Page MenuHomeFreeBSD

Support bhyve within a jail
ClosedPublic

Authored by lattera-gmail.com on Jun 29 2018, 1:09 AM.

Details

Summary

This patch gives bhyve the ability to run inside a jailed environment. It introduces two new allow.* flags: allow.vmm and allow.novmm, with the default being allow.novmm.

Sponsored-by: HardenedBSD
Sponsored-by: G2, Inc

Diff Detail

Repository
rS FreeBSD src repository
Lint
Automatic diff as part of commit; lint not applicable.
Unit
Automatic diff as part of commit; unit tests not applicable.

Event Timeline

Whoops.
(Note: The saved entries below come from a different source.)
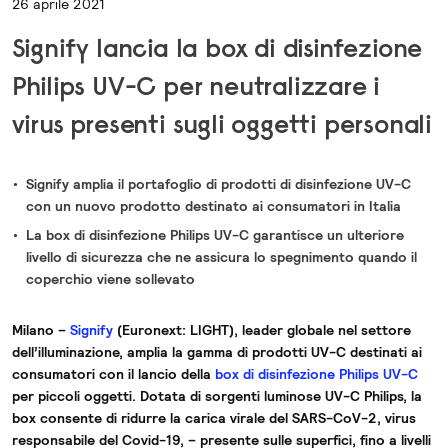
26 aprile 2021
Signify lancia la box di disinfezione
Philips UV-C per neutralizzare i
virus presenti sugli oggetti personali
Signify amplia il portafoglio di prodotti di disinfezione UV-C
con un nuovo prodotto destinato ai consumatori in Italia
La box di disinfezione Philips UV-C garantisce un ulteriore
livello di sicurezza che ne assicura lo spegnimento quando il
coperchio viene sollevato
Milano –
Signify
(Euronext: LIGHT), leader globale nel settore
dell’illuminazione, amplia la gamma di prodotti UV-C destinati ai
consumatori con il lancio della
box di disinfezione Philips UV-C
per piccoli oggetti. Dotata di sorgenti luminose UV-C Philips, la
box consente di ridurre la carica virale del SARS-CoV-2, virus
responsabile del Covid-19, – presente sulle superfici, fino a livelli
I just realized this version of the patch is based off of HardenedBSD's src tree. I'll update it soon based on FreeBSD's.

Rebase on FreeBSD's source code.

@lattera-gmail.com first of all thanks for the patch. I'm curious to know what guest OS have you tested inside a jail, could you please share it with me? Also let me know what devices you used, as an example: virtio-blk, virtio-net and etc..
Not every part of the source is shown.